Task directions: Reproduce the listing that follows in full. Omit its images.

Records for processing:
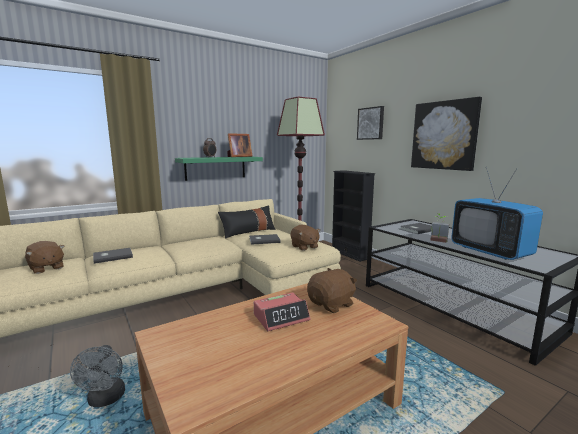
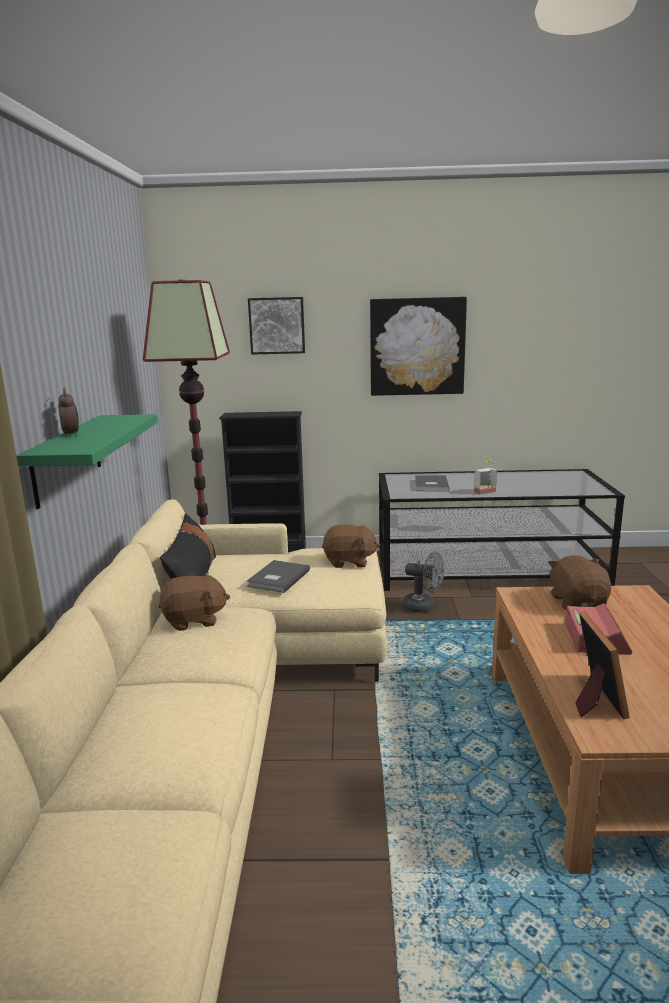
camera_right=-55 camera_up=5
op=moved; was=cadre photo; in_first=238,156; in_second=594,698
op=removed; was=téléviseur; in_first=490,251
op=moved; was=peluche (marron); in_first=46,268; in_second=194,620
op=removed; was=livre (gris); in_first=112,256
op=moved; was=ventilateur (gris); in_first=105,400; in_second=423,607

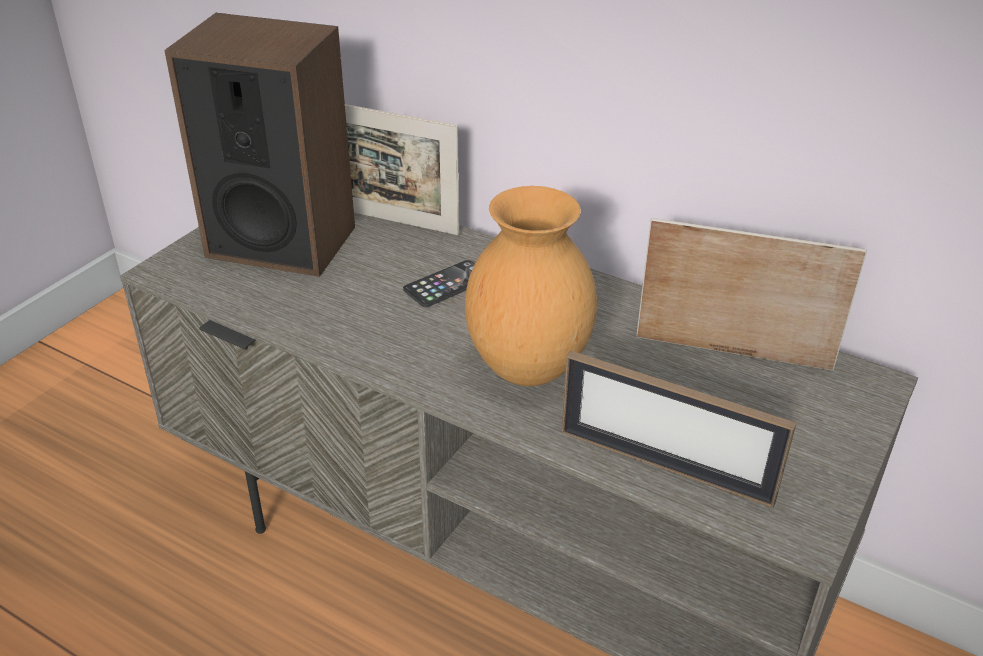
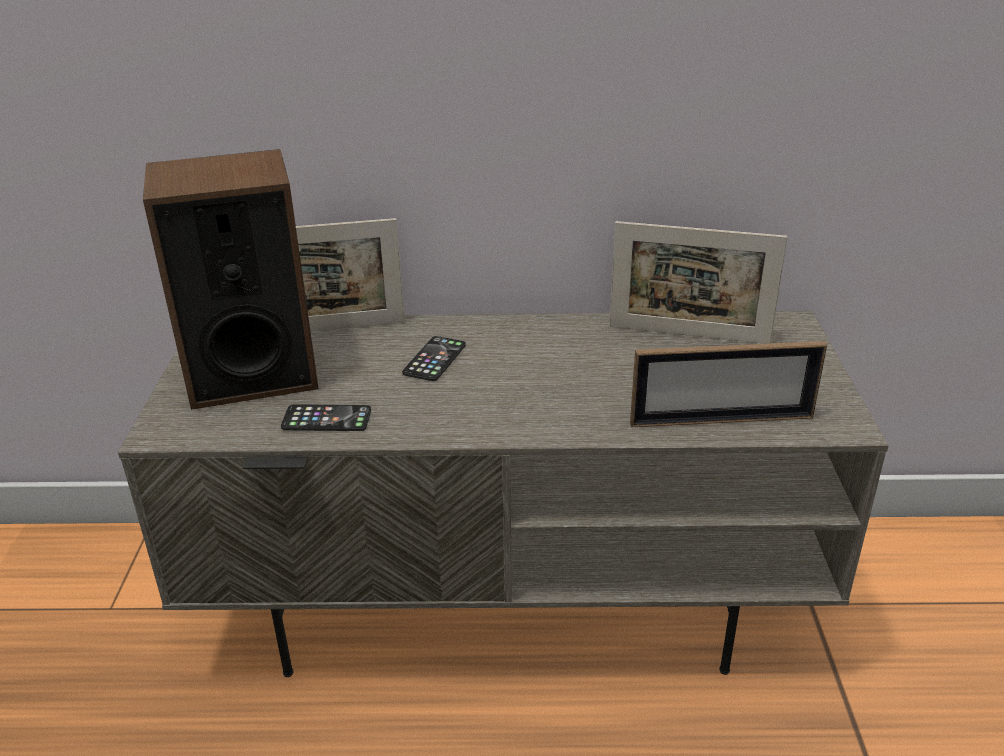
camera_right=-30 camera_up=-5
op=removed; was=vase (marron); in_first=529,368
op=turned; was=cadre photo; in_first=732,352; in_second=688,335; clockwise=-150
op=added; now=téléphone; in_second=326,419

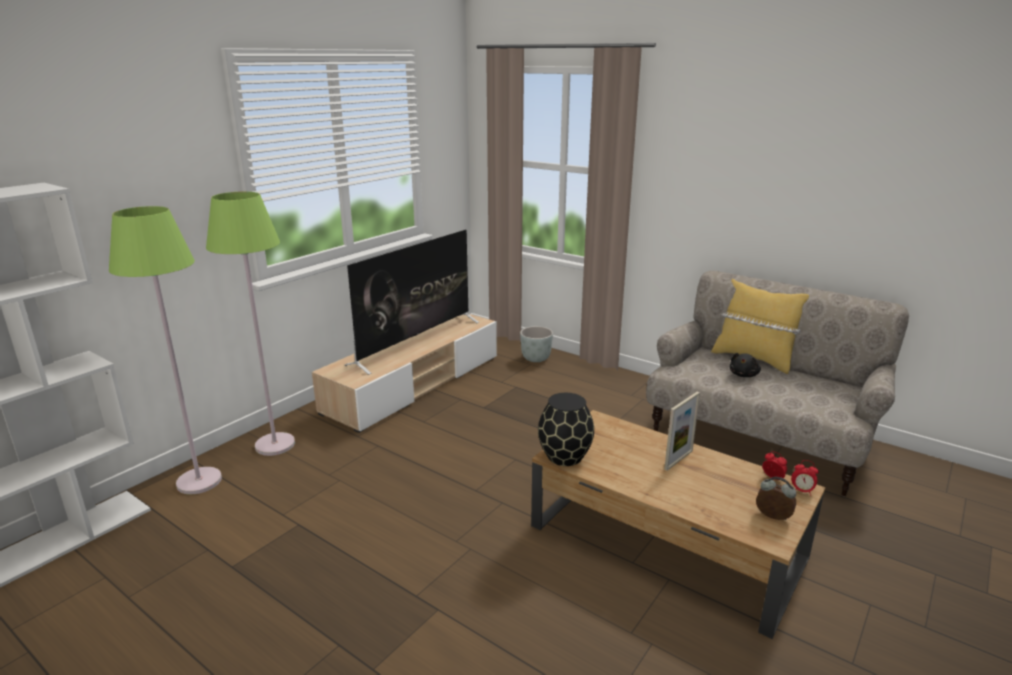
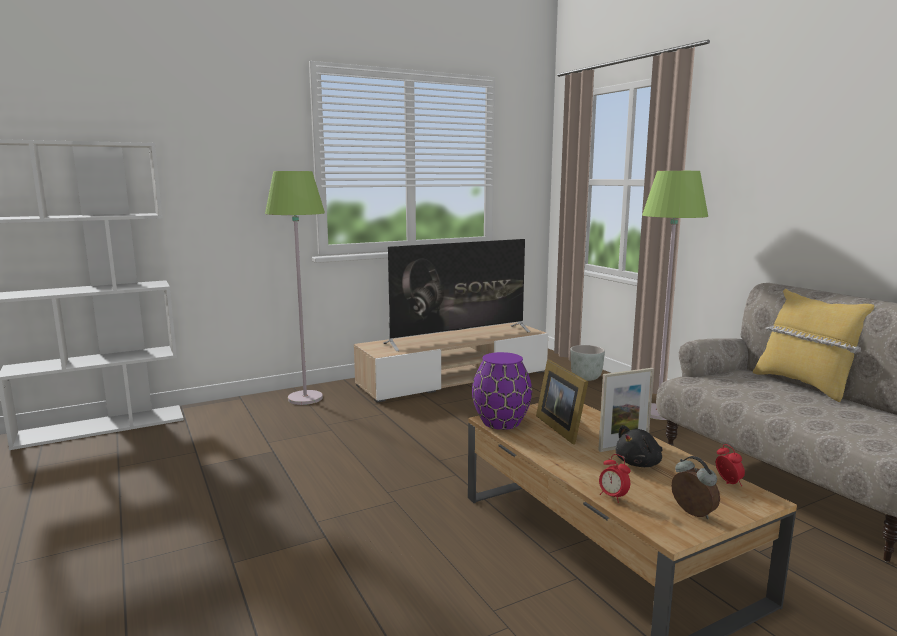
camera_right=25 camera_up=-10
op=moved; was=lampadaire (vert); in_first=199,481; in_second=658,413
op=moved; was=peluche (noir); in_first=744,375; in_second=639,463
op=recoloured; was=vase (noir); now=vase (violet); in_first=565,457; in_second=501,422
op=moved; was=réveil; in_first=802,491; in_second=613,497
op=added; now=cadre photo; in_second=561,427

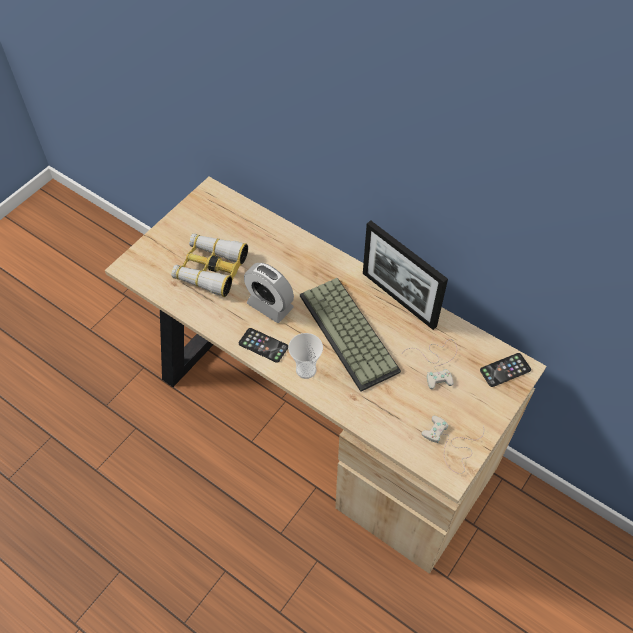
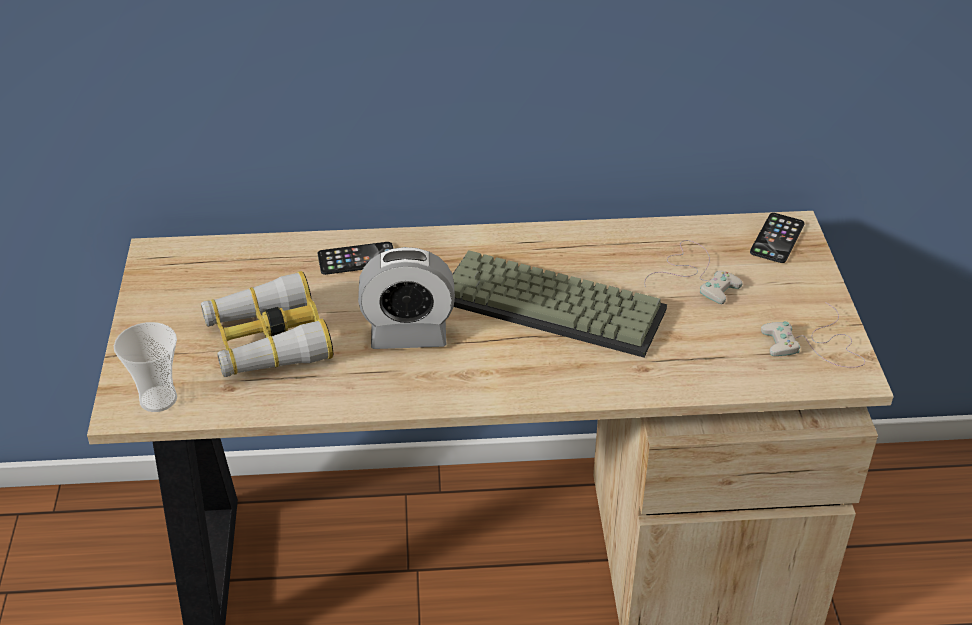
camera_right=-40 camera_up=-15
op=removed; was=cadre photo; in_first=398,299
op=moved; was=téléphone; in_first=263,345; in_second=357,259
op=moved; was=tasse; in_first=306,370; in_second=158,399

Response:
camera_right=-55 camera_up=5
op=moved; was=cadre photo; in_first=238,156; in_second=594,698
op=removed; was=téléviseur; in_first=490,251
op=moved; was=peluche (marron); in_first=46,268; in_second=194,620
op=removed; was=livre (gris); in_first=112,256
op=moved; was=ventilateur (gris); in_first=105,400; in_second=423,607

camera_right=-30 camera_up=-5
op=removed; was=vase (marron); in_first=529,368
op=turned; was=cadre photo; in_first=732,352; in_second=688,335; clockwise=-150
op=added; now=téléphone; in_second=326,419

camera_right=25 camera_up=-10
op=moved; was=lampadaire (vert); in_first=199,481; in_second=658,413
op=moved; was=peluche (noir); in_first=744,375; in_second=639,463
op=recoloured; was=vase (noir); now=vase (violet); in_first=565,457; in_second=501,422
op=moved; was=réveil; in_first=802,491; in_second=613,497
op=added; now=cadre photo; in_second=561,427

camera_right=-40 camera_up=-15
op=removed; was=cadre photo; in_first=398,299
op=moved; was=téléphone; in_first=263,345; in_second=357,259
op=moved; was=tasse; in_first=306,370; in_second=158,399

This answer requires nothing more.